While Polyhedra does not by default perform any special security policy or automatically generate audit trails of all activities, it provides features that be used in conjunction to provide audit trails tracking selected activity:
The fact that CL can be used to tie together disparate features of Polyhedra to enforce a security policy such as traceability indicates the power and flexibility of the overall Polyhedra solution.
This appendix brings together and extends the code and data snippets given above into a complete example, with additional checks and with more types of events being recorded. In particular, the audit trail is extended to record when clients connect and disconnect, and when users log on and off. Clearly, in a production version, further actions would need to be checked and tracked (such as alterations to the users table) but it should be clear how the code could be adapted to cover such requirements.
The example is also available in machine-readable form to registered users of Polyhedra via the Polyhedra customer support desk, along with instructions on how to run it.
The CL compiler allows the following sections to be defined in separate files, or all together in a single file. In a small example such as this, there is little point in using more than one file. For large projects, where the CL code can run to thousand of lines, it is often sensible to break the file up, with a separate file for the global constants and global functions that are used in many places, and then having a separate file for each group of related tables (holding the scripts for those tables plus the global functions and constants that are only used by those scripts).

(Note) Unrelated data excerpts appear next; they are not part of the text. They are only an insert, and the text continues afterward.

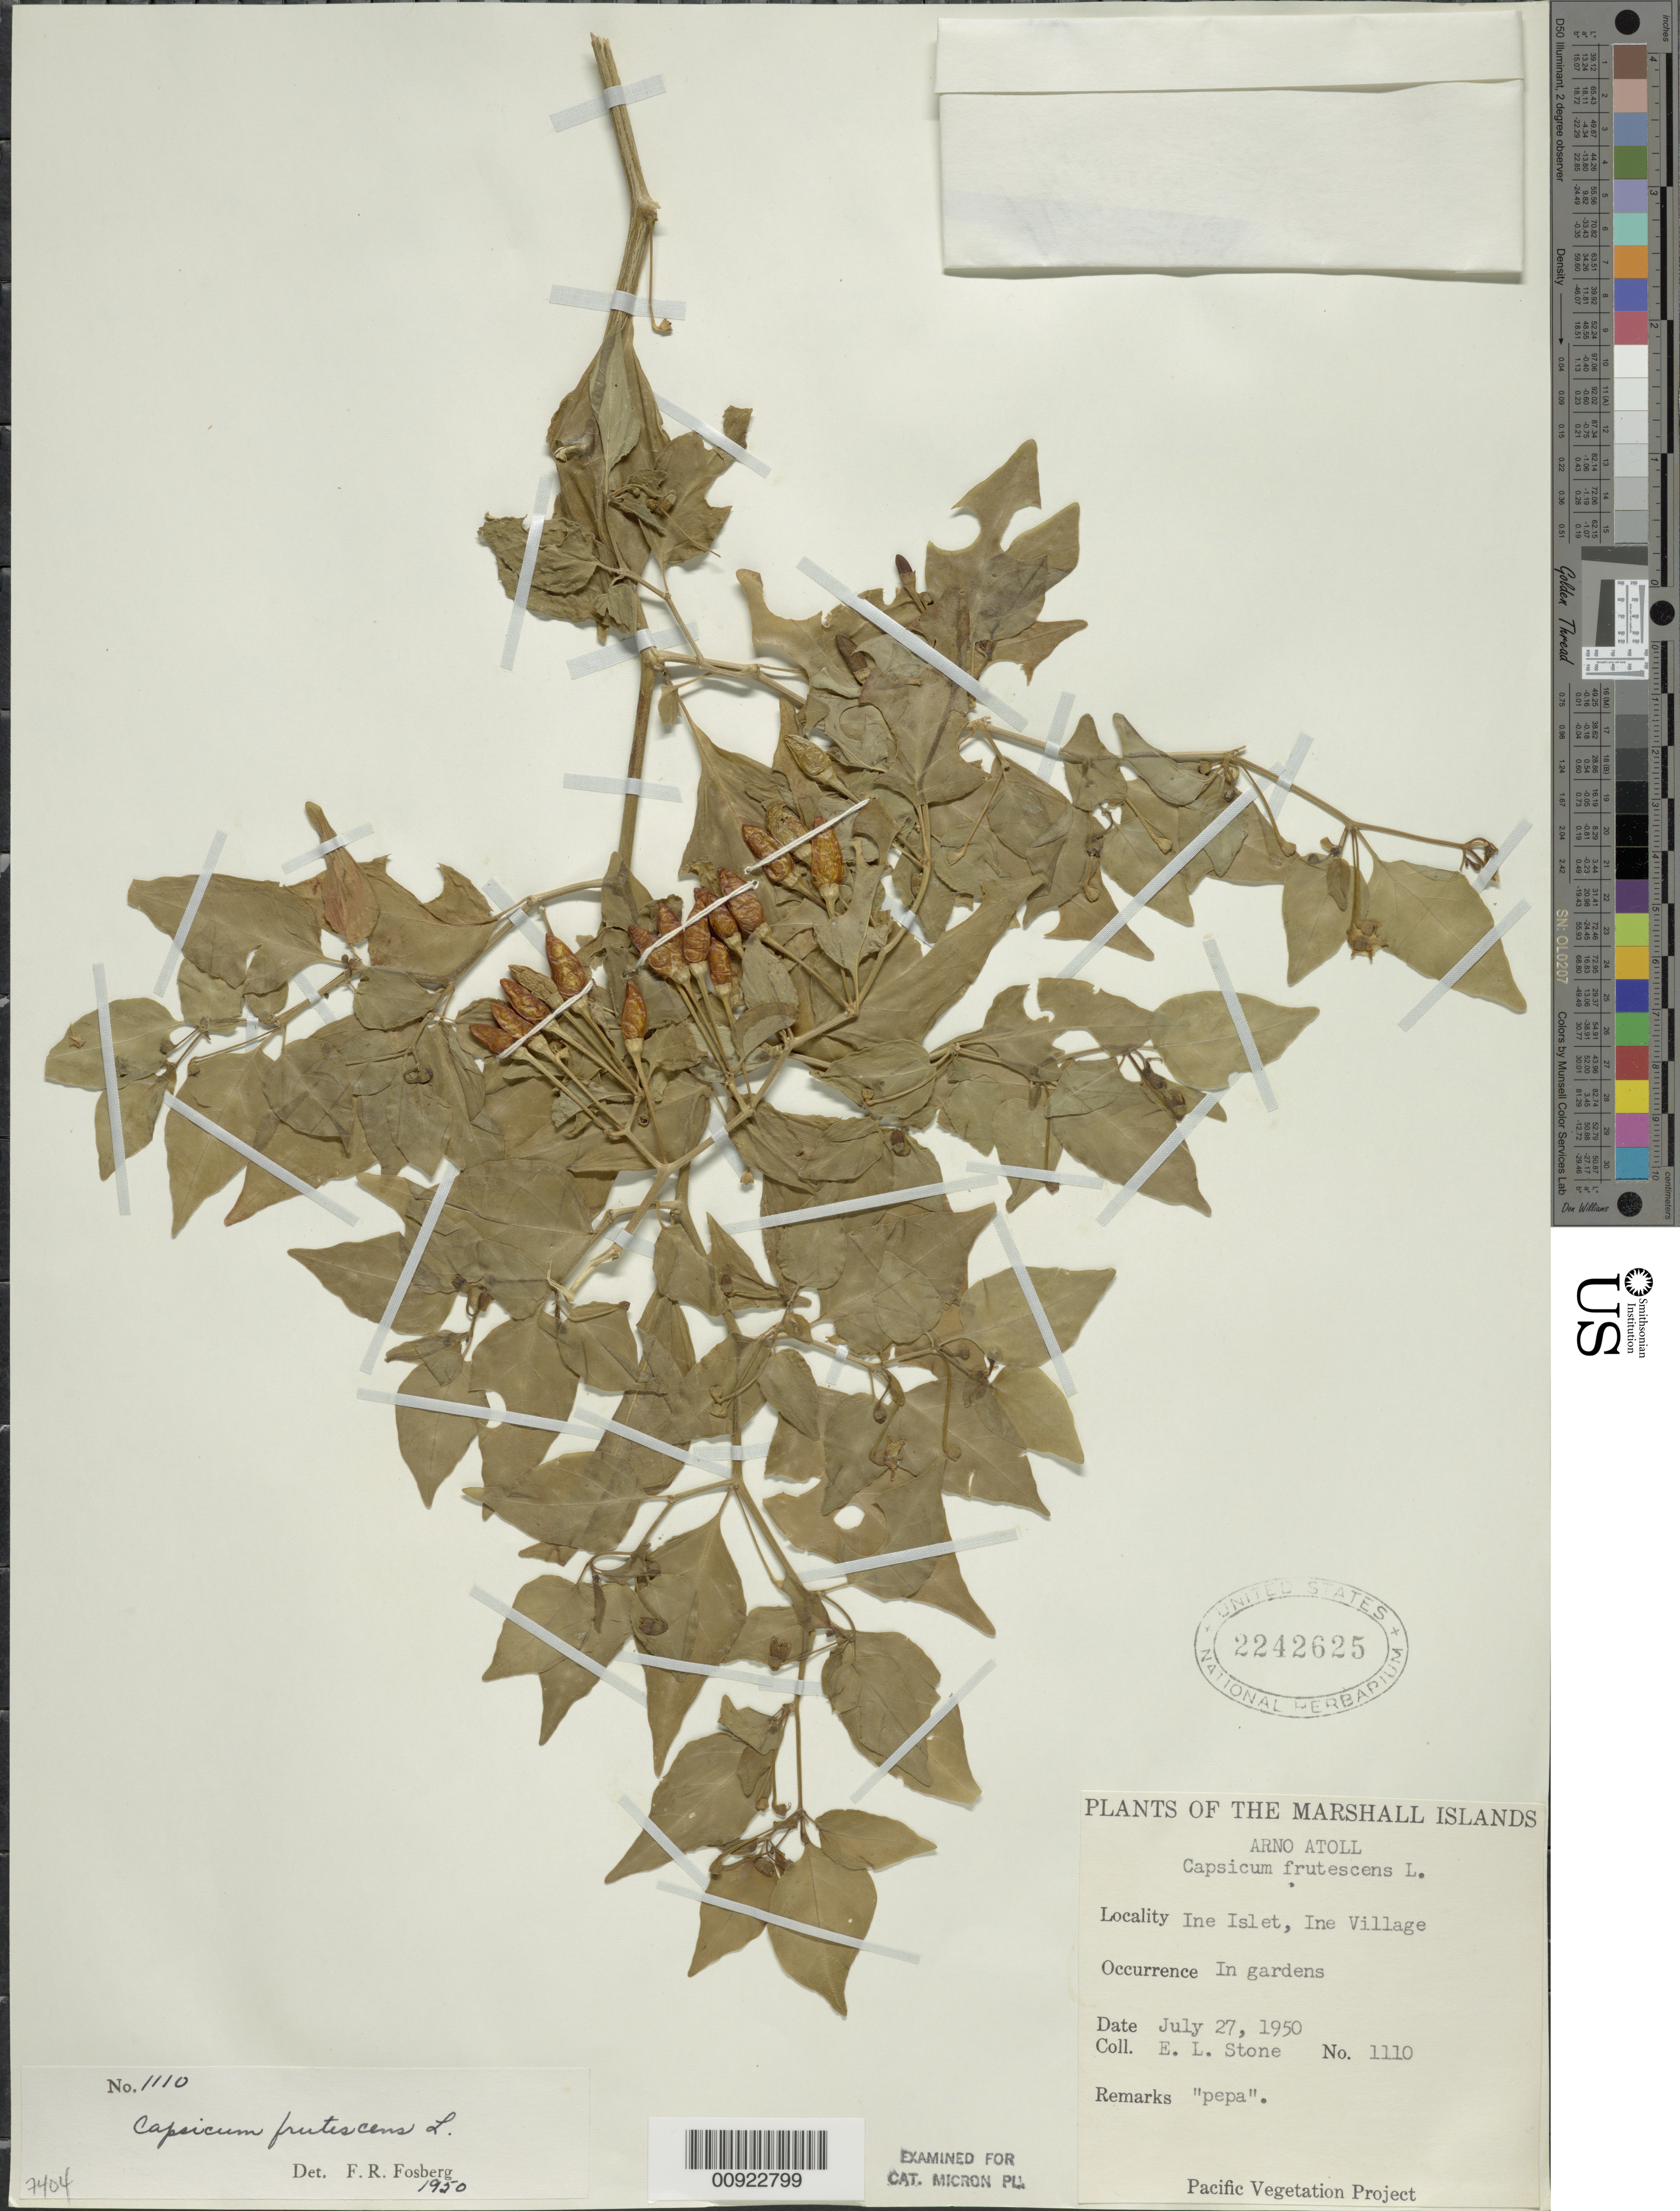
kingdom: Plantae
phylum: Tracheophyta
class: Magnoliopsida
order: Solanales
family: Solanaceae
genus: Capsicum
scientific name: Capsicum frutescens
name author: L.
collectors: E. L. Stone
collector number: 1110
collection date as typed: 27 Jul 1950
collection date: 1950-07-27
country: Marshall Islands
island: Arno Atoll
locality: Ine Islet, Ine Village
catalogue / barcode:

When the main Polyhedra executables (such as rtrdb, the main executable that runs the server for a database, or sqlc, which provides a client interface allowing the user to enter SQL commands and see the results) are set off, they need to be configured to tell them how to operate. The server, for example, needs to know what ports to claim so that clients can connect to it, and it needs to be told where a saved database file can be found. Such information is provided by ‘resource settings’ that can be specified via the command line when setting off the executable, but it is much easier to gather them together in a configuration file – thus when the database server is fired of by a command line such as ‘rtrdb db’ it will look for a file called poly.cfg, and will then read the resource settings defined for the ‘entry point’ labelled db. The configuration file parser allows an inheritance mechanism to make it easy for different entry points to share resources, and as with CL there is a comment convention that allows the author to add explanations to the configuration file.
 In the schema definition, persistent is a table attribute saying that the table contents should still be available after the database is stopped and restarted; the alternative is transient, used for information that does not need to be durable. These keywords can also be used as column attributes - so if for example the usdollar attribute is being updated automatically by a feed from an exchange, it would probably be sensible to mark it as transient even though the rest of the table is persistent. As a further enhancement, it is also possible to mark transient attributes and tables as local, to stop the contents being replicated to a standby server or read-only replica.
 Or, more accurately, if this table is present when the database server is started up again.